Il gruppo si è ritrovato a Civitavecchia, dove il primo pernottamento è avvenuto presso il Centro di Accoglienza Giovanile La Formica, comunità impegnata in percorsi di recupero dalle dipendenze. Prima della partenza una breve sosta presso la statua del samurai Hasekura, figura storica legata alla città, come momento introduttivo al cammino.
Dopo un trasferimento iniziale in pullman, il percorso a piedi è iniziato lungo il tracciato del Cammino tra Terra e Mare, seguito in senso inverso rispetto alla direzione abituale. La salita verso Allumiere ha attraversato aree boschive dei Monti della Tolfa, territorio segnato dalla storia dell’estrazione dell’allume. La visita al Museo dell’Allume ha consentito di approfondire il ruolo economico e sociale delle miniere e le conseguenze della loro chiusura nel XX secolo. Il pernottamento è avvenuto presso l’Ostello del Faggeto, struttura ricavata da una ex base Nato oggi utilizzata come centro di studi universitari.
La tappa successiva ha collegato Allumiere a Tolfa. Nel paese è stata osservata la tradizione artigiana locale e visitato il centro storico, con passaggio alla Rocca Frangipane e al Santuario della Madonna della Rocca. Nel pomeriggio il gruppo è rientrato ad Allumiere per la notte.
Il cammino è proseguito verso Civitella Cesi, borgo fortificato caratterizzato da una struttura urbana compatta. L’ospitalità è stata garantita negli spazi della vecchia scuola del paese, adattata temporaneamente all’accoglienza.

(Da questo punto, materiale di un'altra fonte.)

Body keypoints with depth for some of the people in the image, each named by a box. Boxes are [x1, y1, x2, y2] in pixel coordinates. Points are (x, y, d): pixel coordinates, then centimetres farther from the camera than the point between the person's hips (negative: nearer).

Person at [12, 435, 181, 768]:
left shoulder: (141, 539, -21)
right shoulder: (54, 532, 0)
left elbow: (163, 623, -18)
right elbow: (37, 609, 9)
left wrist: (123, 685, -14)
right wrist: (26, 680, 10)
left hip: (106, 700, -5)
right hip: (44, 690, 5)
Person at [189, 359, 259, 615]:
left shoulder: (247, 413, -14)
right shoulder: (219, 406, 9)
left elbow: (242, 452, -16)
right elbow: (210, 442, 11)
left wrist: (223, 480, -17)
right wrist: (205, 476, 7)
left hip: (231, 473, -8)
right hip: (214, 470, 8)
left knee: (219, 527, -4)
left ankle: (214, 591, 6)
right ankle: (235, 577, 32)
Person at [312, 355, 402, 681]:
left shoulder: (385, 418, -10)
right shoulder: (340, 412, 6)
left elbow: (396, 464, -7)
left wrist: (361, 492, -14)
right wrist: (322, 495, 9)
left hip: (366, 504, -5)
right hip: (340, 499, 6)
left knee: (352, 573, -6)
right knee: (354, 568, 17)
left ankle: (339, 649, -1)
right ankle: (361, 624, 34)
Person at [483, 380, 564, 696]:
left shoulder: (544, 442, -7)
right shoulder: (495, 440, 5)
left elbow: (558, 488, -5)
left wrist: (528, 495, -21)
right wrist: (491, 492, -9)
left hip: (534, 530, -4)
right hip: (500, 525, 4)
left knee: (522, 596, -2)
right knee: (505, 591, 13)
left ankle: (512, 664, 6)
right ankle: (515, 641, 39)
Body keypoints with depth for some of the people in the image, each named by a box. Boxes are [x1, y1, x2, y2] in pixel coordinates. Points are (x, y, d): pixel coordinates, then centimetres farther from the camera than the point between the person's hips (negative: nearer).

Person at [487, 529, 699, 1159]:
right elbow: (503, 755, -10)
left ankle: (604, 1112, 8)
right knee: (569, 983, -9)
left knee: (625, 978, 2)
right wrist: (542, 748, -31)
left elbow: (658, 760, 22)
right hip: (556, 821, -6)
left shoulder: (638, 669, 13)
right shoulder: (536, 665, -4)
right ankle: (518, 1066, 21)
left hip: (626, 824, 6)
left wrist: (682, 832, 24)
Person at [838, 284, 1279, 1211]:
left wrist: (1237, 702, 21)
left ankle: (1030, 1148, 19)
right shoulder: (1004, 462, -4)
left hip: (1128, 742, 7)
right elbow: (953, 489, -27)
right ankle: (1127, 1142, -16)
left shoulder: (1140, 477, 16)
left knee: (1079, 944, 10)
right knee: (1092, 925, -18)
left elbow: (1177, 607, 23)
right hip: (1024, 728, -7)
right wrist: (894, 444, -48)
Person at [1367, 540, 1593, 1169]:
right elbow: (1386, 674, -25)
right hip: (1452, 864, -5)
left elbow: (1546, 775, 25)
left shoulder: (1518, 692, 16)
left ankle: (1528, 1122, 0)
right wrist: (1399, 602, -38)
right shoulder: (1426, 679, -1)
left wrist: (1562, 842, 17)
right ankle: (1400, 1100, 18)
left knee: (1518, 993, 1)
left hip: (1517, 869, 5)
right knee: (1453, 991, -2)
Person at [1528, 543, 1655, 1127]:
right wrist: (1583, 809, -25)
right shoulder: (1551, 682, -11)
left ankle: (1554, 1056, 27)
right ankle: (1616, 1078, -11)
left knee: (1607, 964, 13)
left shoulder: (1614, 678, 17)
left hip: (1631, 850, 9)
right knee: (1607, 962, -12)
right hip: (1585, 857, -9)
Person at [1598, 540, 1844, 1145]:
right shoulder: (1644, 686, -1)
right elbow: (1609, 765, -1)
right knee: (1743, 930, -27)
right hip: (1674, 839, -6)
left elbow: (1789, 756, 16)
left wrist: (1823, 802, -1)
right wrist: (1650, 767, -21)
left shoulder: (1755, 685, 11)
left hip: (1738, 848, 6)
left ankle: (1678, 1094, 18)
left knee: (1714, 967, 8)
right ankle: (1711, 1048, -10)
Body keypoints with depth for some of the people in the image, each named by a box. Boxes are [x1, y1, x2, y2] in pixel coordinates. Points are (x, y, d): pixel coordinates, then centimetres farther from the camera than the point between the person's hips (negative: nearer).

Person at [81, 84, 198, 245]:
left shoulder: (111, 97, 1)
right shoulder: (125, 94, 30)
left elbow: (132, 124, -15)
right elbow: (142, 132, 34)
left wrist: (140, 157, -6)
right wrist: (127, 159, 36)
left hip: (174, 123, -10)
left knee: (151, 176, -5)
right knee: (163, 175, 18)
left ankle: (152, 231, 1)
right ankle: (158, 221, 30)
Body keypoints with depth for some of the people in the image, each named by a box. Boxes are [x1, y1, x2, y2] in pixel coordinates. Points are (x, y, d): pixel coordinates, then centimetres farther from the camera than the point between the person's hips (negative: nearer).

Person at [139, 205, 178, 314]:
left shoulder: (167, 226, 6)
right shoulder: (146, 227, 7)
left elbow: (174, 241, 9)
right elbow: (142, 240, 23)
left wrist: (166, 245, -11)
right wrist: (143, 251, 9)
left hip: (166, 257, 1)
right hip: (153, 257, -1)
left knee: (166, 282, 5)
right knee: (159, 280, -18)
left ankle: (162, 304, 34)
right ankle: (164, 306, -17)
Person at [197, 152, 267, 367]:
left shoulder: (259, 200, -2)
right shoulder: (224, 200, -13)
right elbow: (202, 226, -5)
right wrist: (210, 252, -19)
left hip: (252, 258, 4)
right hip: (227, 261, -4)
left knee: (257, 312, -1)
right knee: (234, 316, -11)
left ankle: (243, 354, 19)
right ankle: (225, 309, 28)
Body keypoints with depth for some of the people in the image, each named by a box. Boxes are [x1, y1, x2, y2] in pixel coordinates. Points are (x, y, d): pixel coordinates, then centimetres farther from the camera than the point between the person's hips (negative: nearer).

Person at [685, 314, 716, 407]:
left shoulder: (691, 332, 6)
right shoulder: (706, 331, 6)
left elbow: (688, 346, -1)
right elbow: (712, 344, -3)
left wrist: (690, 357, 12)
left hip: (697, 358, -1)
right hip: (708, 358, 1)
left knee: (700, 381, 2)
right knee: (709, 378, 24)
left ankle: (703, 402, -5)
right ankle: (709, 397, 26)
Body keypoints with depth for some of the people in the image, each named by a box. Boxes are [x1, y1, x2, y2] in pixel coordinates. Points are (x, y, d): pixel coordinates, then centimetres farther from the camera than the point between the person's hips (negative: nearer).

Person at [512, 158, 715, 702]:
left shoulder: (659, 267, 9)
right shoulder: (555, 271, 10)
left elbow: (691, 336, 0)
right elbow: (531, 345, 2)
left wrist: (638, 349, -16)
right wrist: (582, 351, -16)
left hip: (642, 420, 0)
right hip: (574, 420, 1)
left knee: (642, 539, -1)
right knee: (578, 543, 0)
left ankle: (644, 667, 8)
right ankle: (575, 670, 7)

La tappa successiva, da Civitella Cesi a Villa San Giovanni in Tuscia, ha integrato il cammino con le attività didattiche. A Blera è stata effettuata una sosta pranzo in area panoramica. A Villa San Giovanni in Tuscia è stato piantato un giovane leccio nell’ambito del progetto “60 alberi per 60 comuni”, iniziativa che accompagna il passaggio di Strade Maestre nei territori attraversati.
Il percorso è continuato verso Vetralla, con incontri con realtà associative locali e un momento pubblico di presentazione del progetto presso il Circoletto Dandao.
L’ultima tappa a piedi ha condotto a Viterbo lungo la tappa 41 della Via Francigena. Prima dell’arrivo in città è stata effettuata una deviazione alle Piscine Carletti, sorgenti termali naturali di origine etrusca. A Viterbo il gruppo ha attraversato il centro storico medievale e ricevuto la benedizione del pellegrino presso la parrocchia di Santa Maria Nuova.
La settimana si è conclusa con una giornata di sosta a Viterbo, dedicata allo studio, agli incontri e alla preparazione delle tappe successive, confermando il valore delle pause come parte integrante del percorso di scuola in cammino.